Coronavirus: Tracing app needs strong limits
So far, so very good, at least quashing coronavirus. Repairing the economy also will be a stern test, with the timing of the challenges closely linked. On Tuesday, the news that elective surgeries, dental treatments, cancer screening and IVF procedures would restart after the Anzac Day weekend was the first sign of life as Australians knew it beginning to return to normal. We might be at the beginning of the end, or the end of the beginning. Scott Morrison says we are on the road to recovery. But much will depend on governments, health authorities and the public managing COVID-19. Any second-wave surge like that afflicting Singapore must be avoided.
Winding back restrictions, the Prime Minister said last week, depended on three prerequisites. Two of these are close to being achieved — extensive testing and the capability to respond to any surge in cases with sufficient hospital beds, ventilators and personal protective equipment for medical staff. Mr Morrison plans to fulfil his third condition — better contact tracing — through the government’s coronavirus tracing app. The app, which has won in-principle support from the national cabinet, is being designed to detect who a COVID-19 positive patient has come into contact with and who may need to be tested. The same approach worked well in Singapore and Taiwan.
Citizens in Australia, for good reason, are already wary about more incursions by government into their private lives. Creeping national security laws and limits on the public’s right to know what governments are doing are increasingly problematic. On Wednesday, Janet Albrechtsen details potential problems with the COVID-19 app. High among them is the record of government agencies seeking access to customer telco data far in excess of what was promised when laws were made to collect the data for set periods.

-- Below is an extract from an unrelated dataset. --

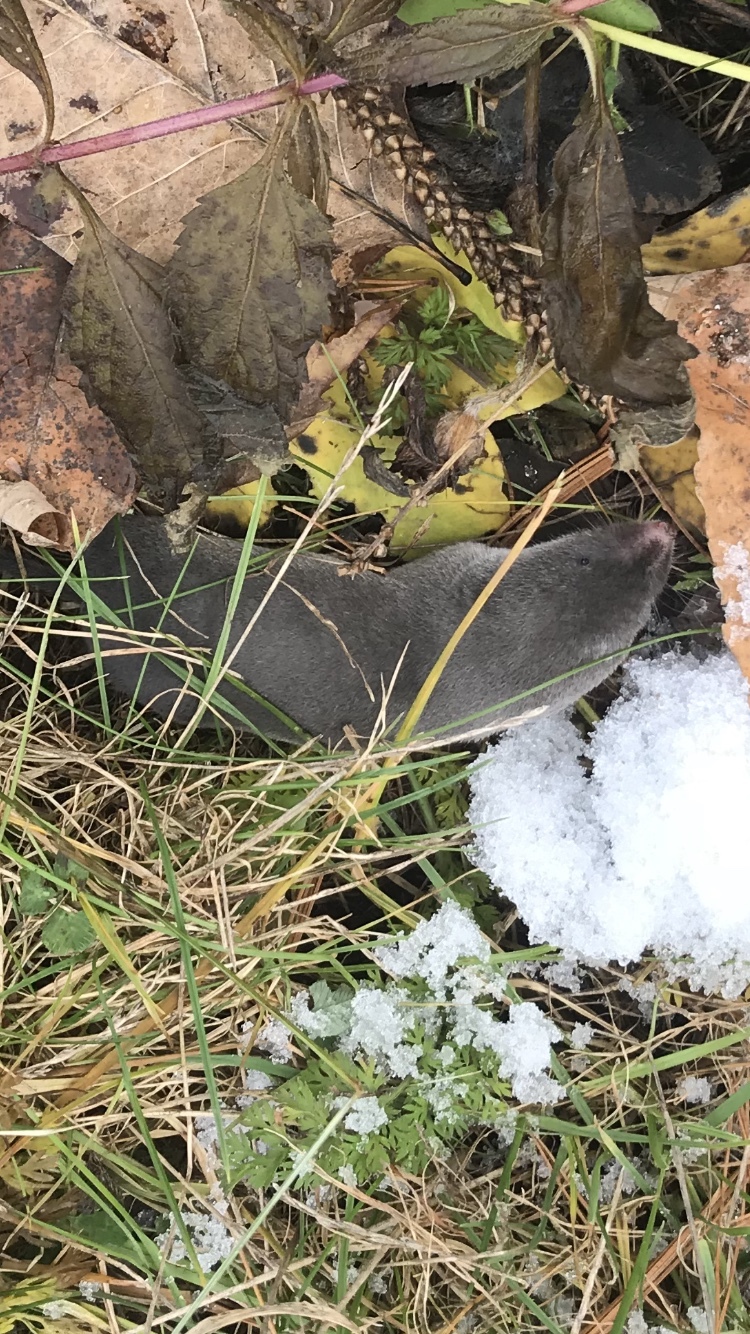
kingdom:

From the outset, Mr Morrison’s “very strong preference” has been that Australians would download the coronavirus tracing app voluntarily, as a form of “national service” in an extraordinary time. After Deputy Chief Medical Officer Paul Kelly set alarm bells ringing when he said the government would “start with” voluntary downloads, Mr Morrison wisely intervened to make it clear it would not be compulsory. On Tuesday, he sought to reassure the public further. The app, he said, would collect data and put it into an encrypted national store that could be accessed only by state and territory health officials. No federal agency, such as Centrelink, or federal departments would be allowed to access the data.
While manual contact tracing can take up to three days, an app, as technology reporter Chris Griffith has written, would allow people at risk to be contacted within minutes of another person testing positive. This would reduce the exposure of loved ones, work colleagues and others to the virus.
The government insists 40 per cent of Australians would need to sign up to the app for it to have enough data to function effectively. The onus is on the government to demonstrate how and why the app would pose no threat to civil liberties. It needs to prove all data would be deleted when the pandemic is over. Mr Morrison says the government has listened to privacy concerns and Privacy Commissioner Angelene Falk is developing a privacy statement. In fighting COVID-19, technology offers assistance that was unimaginable when the Spanish flu killed 13,000 of five million Australians a century ago. But its application must not cost Australians’ precious liberties.